The teaching of languages to early learners is widely recognised as a significant contributory factor in improving literacy, and broadening cultural horizons. In line with our Mission Statement, language learning from a young age helps children to develop confidence. At The Coombes, we believe that language learning allows children to explore and discover other ways of living, of thinking and of communicating. French is introduced informally in KS1 through singing traditional songs and role play and a more formal approach is introduced in Year 3, where the teaching and learning of MFL relies heavily on games, storytelling, finger rhymes and conversation. Whenever possible and with our ethos in mind, lessons are multi-sensory and active, serving to reinforce memory, making learning enjoyable, vivid and real.

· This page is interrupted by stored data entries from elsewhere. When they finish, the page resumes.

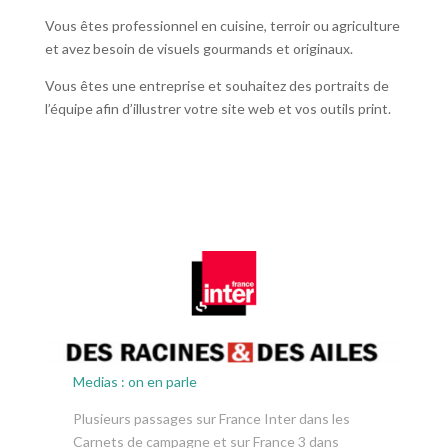
Vous êtes professionnel en cuisine, terroir ou agriculture
et avez besoin de visuels gourmands et originaux.
Vous êtes une entreprise et souhaitez des portraits de
l’équipe afin d’illustrer votre site web et vos outils print.
Medias : on en parle
Plusieurs passages sur France Inter dans les
Carnets de campagne et sur France 3 dans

In KS2 the children have one French lesson per week. The teaching of French is based around the Catherine Cheater Scheme, adopted by Wokingham LEA, with the focus being on oracy, literacy and intercultural understanding. In Year 3, the emphasis is very much on developing listening skills, closely followed by speaking skills. In Year 4, children continue to develop oracy skills, however the emphasis shifts to establishing an understanding of basic French grammar. In Year 5 there is a strong importance placed on the progression of fundamental reading and writing skills (literacy skills) rooted in phonics, and learning how to use a bilingual dictionary. By Year 6, the children have opportunities to utilize the language skills they have acquired to write poems, stories and recipes, using writing frames creating sentences with nouns, adjectives, adverbs and conjunctions. All language skills developed in French are related to what the children are learning in the rest of the curriculum, especially literacy lessons.
Alongside establishing oracy and literacy skills, most lessons incorporate elements of intercultural understanding, whether that be having opportunities to sample French food, identifying countries where French is spoken or simply talking about the similarities and differences of social conventions between different cultures. We celebrate Bastille Day each July, which generates many opportunities to celebrate intercultural understanding through, art, music, drama and in many other exciting ways.